In determining whether an executory contract or unexpired lease should be assumed or rejected, courts review the totality of the circumstances and “apply its best ‘business judgment’ to determine if it would be beneficial or burdensome to the estate to assume [or reject] it.” Orion Pictures Corp. v. Showtime Networks (In re Orion Pictures Corp.), 4 F.3d 1095, 1099 (2d Cir.1993) (citation omitted); see Regen Capital I, Inc. v. Halperin (In re U.S. Wireless Data, Inc.), 547 F.3d 484, 488 (2d Cir. 2008); Frostbaum v. Ochs, 277 B.R. 470, 475 (E.D.N.Y. 2002) (highlighting use of “business judgment” rule in determining whether executory contract should be assumed or rejected (citations omitted)). This standard highlights the deference given to debtors’ decisions with respect to whether to assume or reject a particular executory contract or unexpired lease.
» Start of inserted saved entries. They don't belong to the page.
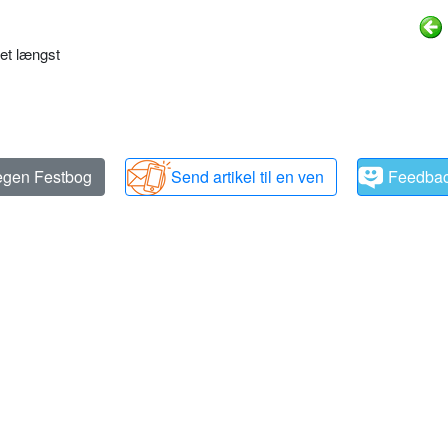
et længst
 egen Festbog
Send artikel til en ven
Feedba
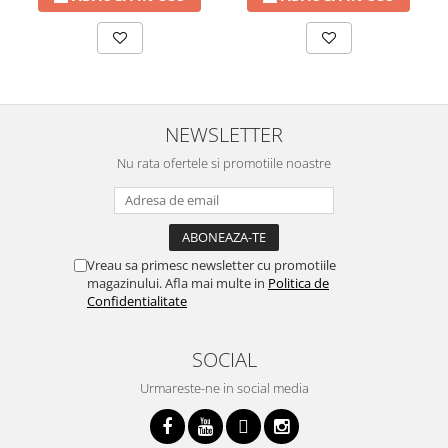
NEWSLETTER
Nu rata ofertele si promotiile noastre
Vreau sa primesc newsletter cu promotiile
magazinului. Afla mai multe in
Politica de
Confidentialitate
SOCIAL
Urmareste-ne in social media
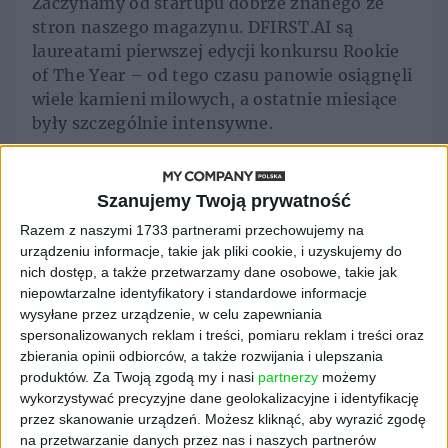
Zaczynamy od startupu dobrze znanego ze
stron naszego magazynu. DFIRST.AI są
laureatami pierwszej edycji konkursu Rookie
of The Year – od tego czasu panowie osiągnęli
wiele kamieni milowych, a ostatnie miesiące
były szczególnie intensywne.
Przypomnijmy, DFIRST.AI to autonomiczna
platforma marketingowa AI zaprojektowana
Szanujemy Twoją prywatność
do tworzenia całych treści marketingowych
Razem z naszymi 1733 partnerami przechowujemy na
na podstawie jednego briefu. Zamiast
urządzeniu informacje, takie jak pliki cookie, i uzyskujemy do
rozproszonych narzędzi, DFIRST.AI
nich dostęp, a także przetwarzamy dane osobowe, takie jak
wykorzystuje współpracujący zespół
niepowtarzalne identyfikatory i standardowe informacje
wyspecjalizowanych agentów AI – od
wysyłane przez urządzenie, w celu zapewniania
strategów po dyrektorów artystycznych.
spersonalizowanych reklam i treści, pomiaru reklam i treści oraz
Agenci ci autonomicznie obsługują cały
zbierania opinii odbiorców, a także rozwijania i ulepszania
proces: przeprowadzają badania rynku,
produktów.
Za Twoją zgodą my i nasi
partnerzy
możemy
wykorzystywać precyzyjne dane geolokalizacyjne i identyfikację
definiują strategię, tworzą koncepcje
przez skanowanie urządzeń. Możesz kliknąć, aby wyrazić zgodę
kreatywne i generują pełen pakiet gotowych
na przetwarzanie danych przez nas i naszych partnerów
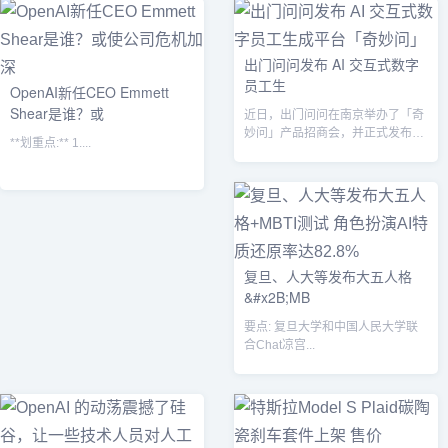
出门问问发布 AI 交互式数字
员工生
OpenAI新任CEO Emmett
Shear是谁？或
近日，出门问问在南京举办了「奇
妙问」产品招商会，并正式发布了
**划重点:** 1....
AI 交互式数字员工生成平台「奇妙
问」...
复旦、人大等发布大五人格
&#x2B;MB
要点: 复旦大学和中国人民大学联
合Chat凉宫...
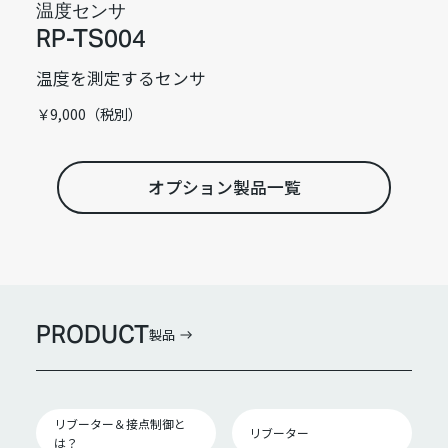
温度センサ
RP-TS004
温度を測定するセンサ
￥9,000（税別）
オプション製品一覧
PRODUCT
製品
リブーター＆接点制御と
リブーター
は？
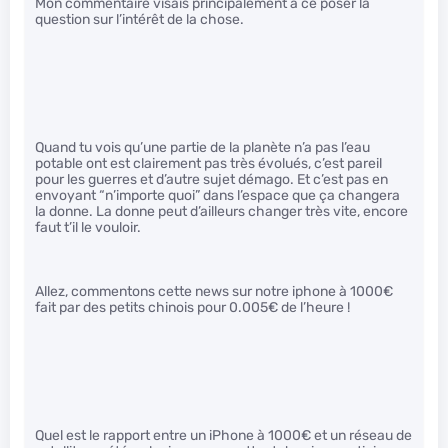
Mon commentaire visais principalement à ce poser la
question sur l’intérêt de la chose.
Quand tu vois qu’une partie de la planète n’a pas l’eau
potable ont est clairement pas très évolués, c’est pareil
pour les guerres et d’autre sujet démago. Et c’est pas en
envoyant “n’importe quoi” dans l’espace que ça changera
la donne. La donne peut d’ailleurs changer très vite, encore
faut t’il le vouloir.
Allez, commentons cette news sur notre iphone à 1000€
fait par des petits chinois pour 0.005€ de l’heure !
Quel est le rapport entre un iPhone à 1000€ et un réseau de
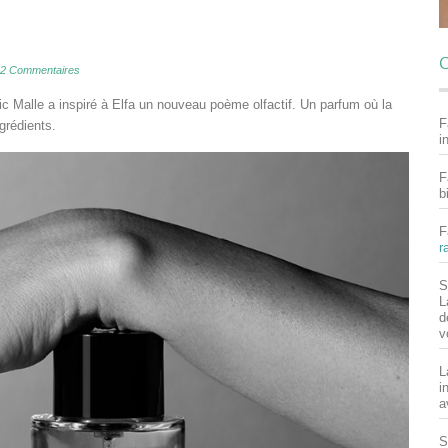
C
2 Commentaires
c Malle a inspiré à Elfa un nouveau poème olfactif. Un parfum où la
F
grédients.
i
F
b
F
r
S
L
d
v
L
i
a
S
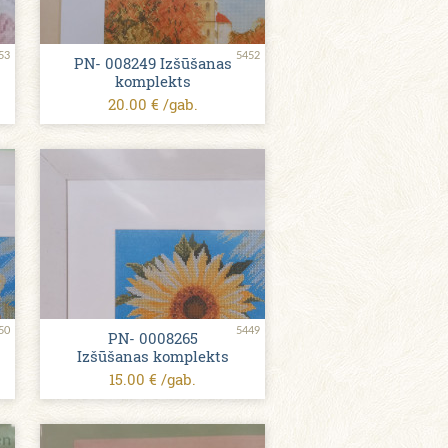
53
5452
PN- 008249 Izšūšanas
komplekts
20.00 € /gab.
50
5449
PN- 0008265
Izšūšanas komplekts
15.00 € /gab.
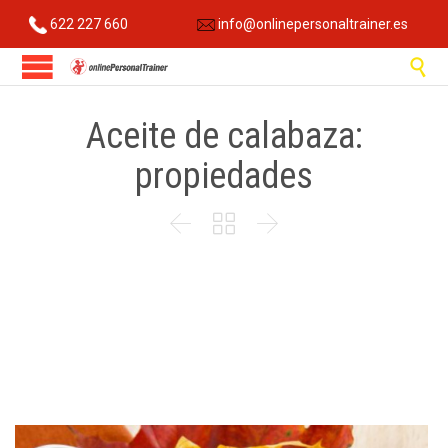
622 227 660
info@onlinepersonaltrainer.es

Aceite de calabaza:
propiedades



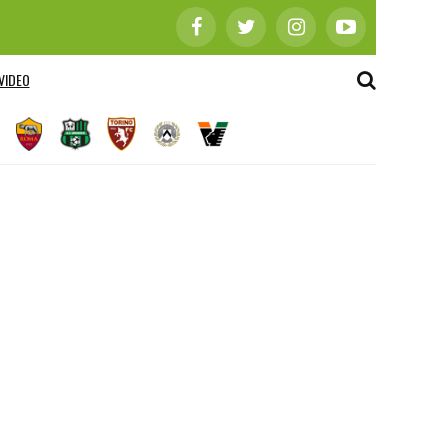
VIDEO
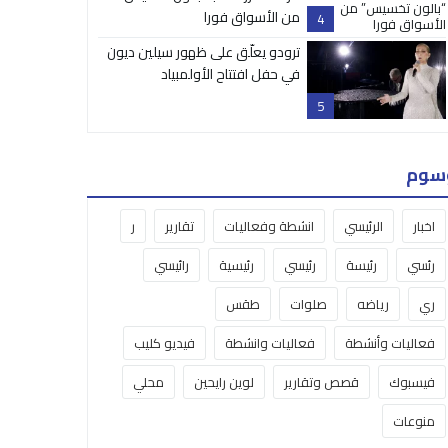
من الأسواق فورا
4
ترودو يعلّق على ظهور سيلين ديون
في حفل افتتاح الأولمبياد
5
سوم
اخبار
الرئيسي
انشطة وفعاليات
تقارير
ر
رئسي
رئيسة
رئيسي
رئيسية
رائيسي
ري
رياضه
صلوات
طقس
فعاليات وأنشطة
فعاليات وانشطة
فيديو كليب
فيسبوك
قصص وتقارير
لوين رايحين
محلي
منوعات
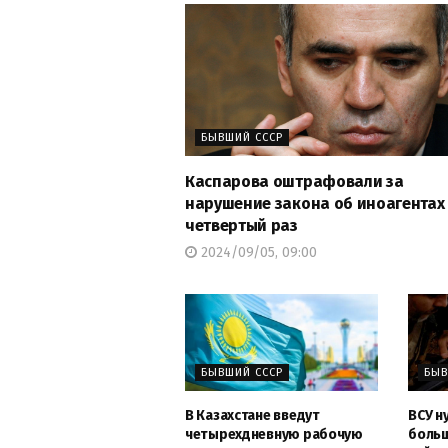
БЫВШИЙ СССР
Каспарова оштрафовали за
нарушение закона об иноагентах
четвертый раз
2024/09/05, 09:00
БЫВШИЙ СССР
БЫВ
В Казахстане введут
ВСУ н
четырехдневную рабочую
больш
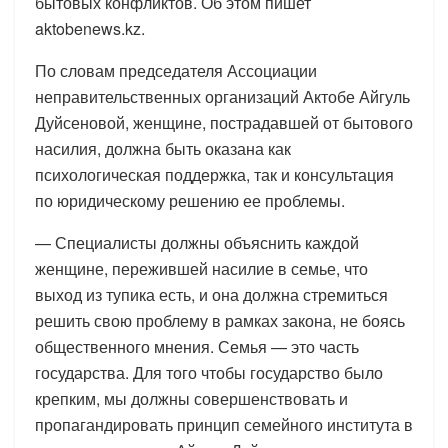
бытовых конфликтов. Об этом пишет
aktobenews.kz.
По словам председателя Ассоциации
неправительственных организаций Актобе Айгуль
Дуйсеновой, женщине, пострадавшей от бытового
насилия, должна быть оказана как
психологическая поддержка, так и консультация
по юридическому решению ее проблемы.
— Специалисты должны объяснить каждой
женщине, пережившей насилие в семье, что
выход из тупика есть, и она должна стремиться
решить свою проблему в рамках закона, не боясь
общественного мнения. Семья — это часть
государства. Для того чтобы государство было
крепким, мы должны совершенствовать и
пропагандировать принцип семейного института в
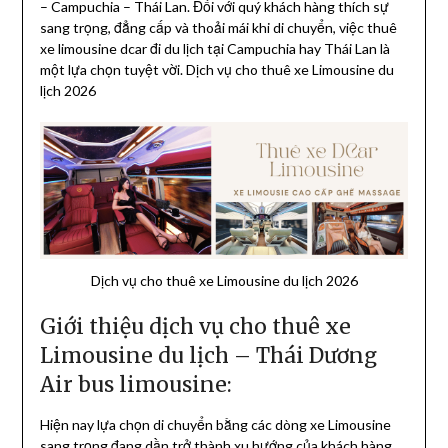
– Campuchia – Thái Lan. Đối với quý khách hàng thích sự
sang trọng, đẳng cấp và thoải mái khi di chuyển, việc thuê
xe limousine dcar đi du lịch tại Campuchia hay Thái Lan là
một lựa chọn tuyệt vời. Dịch vụ cho thuê xe Limousine du
lịch 2026
Dịch vụ cho thuê xe Limousine du lịch 2026
Giới thiệu dịch vụ cho thuê xe
Limousine du lịch – Thái Dương
Air bus limousine:
Hiện nay lựa chọn di chuyển bằng các dòng xe Limousine
sang trọng đang dần trở thành xu hướng của khách hàng.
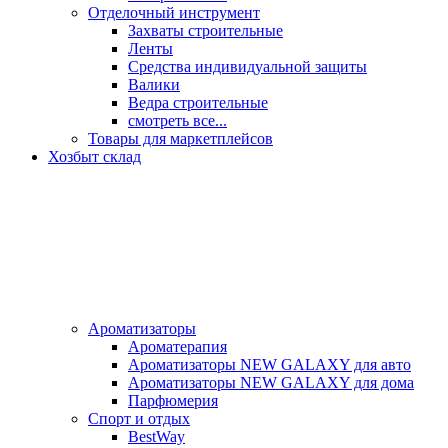
Отделочный инструмент
Захваты строительные
Ленты
Средства индивидуальной защиты
Валики
Ведра строительные
смотреть все...
Товары для маркетплейсов
Хозбыт склад
Ароматизаторы
Ароматерапия
Ароматизаторы NEW GALAXY для авто
Ароматизаторы NEW GALAXY для дома
Парфюмерия
Спорт и отдых
BestWay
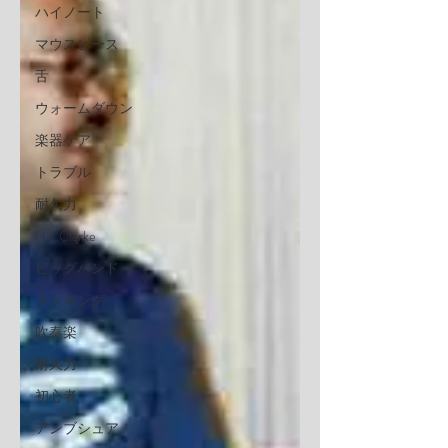
ハイノート
マウスピース
舌
ウォームダウン
楽器ケア
トラブル
耐久力
H.L.Clarke
ビッグバンド
タンギング
吹奏楽
耐久力
初心者
アンブシュア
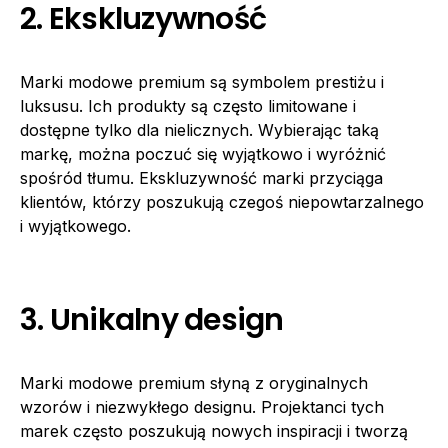
2. Ekskluzywność
Marki modowe premium są symbolem prestiżu i
luksusu. Ich produkty są często limitowane i
dostępne tylko dla nielicznych. Wybierając taką
markę, można poczuć się wyjątkowo i wyróżnić
spośród tłumu. Ekskluzywność marki przyciąga
klientów, którzy poszukują czegoś niepowtarzalnego
i wyjątkowego.
3. Unikalny design
Marki modowe premium słyną z oryginalnych
wzorów i niezwykłego designu. Projektanci tych
marek często poszukują nowych inspiracji i tworzą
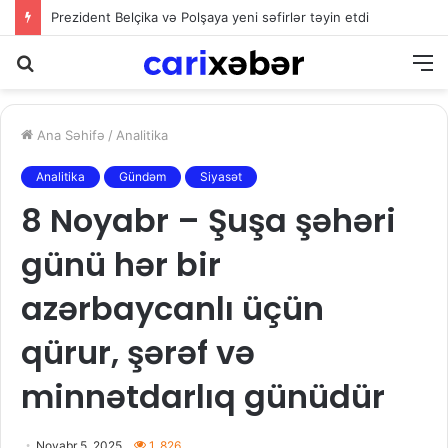
Prezident Belçika və Polşaya yeni səfirlər təyin etdi
Axtarış
M
Ana Səhifə
/
Analitika
Analitika
Gündəm
Siyasət
8 Noyabr – Şuşa şəhəri
günü hər bir
azərbaycanlı üçün
qürur, şərəf və
minnətdarlıq günüdür
Noyabr 5, 2025
1. 826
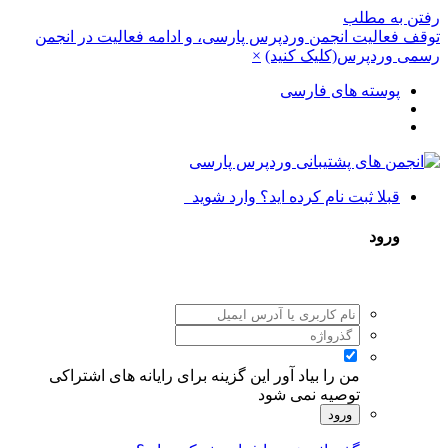
رفتن به مطلب
توقف فعالیت انجمن وردپرس پارسی، و ادامه فعالیت در انجمن
رسمی وردپرس(کلیک کنید)
×
پوسته های فارسی
قبلا ثبت نام کرده اید؟ وارد شوید
ورود
من را بیاد آور
این گزینه برای رایانه های اشتراکی
توصیه نمی شود
ورود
See COR Route 5 Co, LLC v. Penn Traffic Co. (In re Penn Traffic Co.), 524

F.3d 373, 383 (2d Cir. 2008)(hereinafter COR II) (citation omitted); COR Route 5 Co, COR Route 5 Co, LLC v. Penn Traffic Co. (In re Penn Traffic Co.), 466 F.3d 75, 76–77 (2d Cir. 2006) (making note of “the deferential standard applied to debtors’ business judgments as to whether to assume or reject executory contracts”) (hereinafter COR I). As the Second Circuit explained, a central purpose of section 365 is to allow a debtor to reject executory contracts in order to relieve the estate of burdensome obligations. COR II, 524 F.3d at 382; see In re Globe Metallurgical, 312 B.R. 34, 38 (Bankr. S.D.N.Y.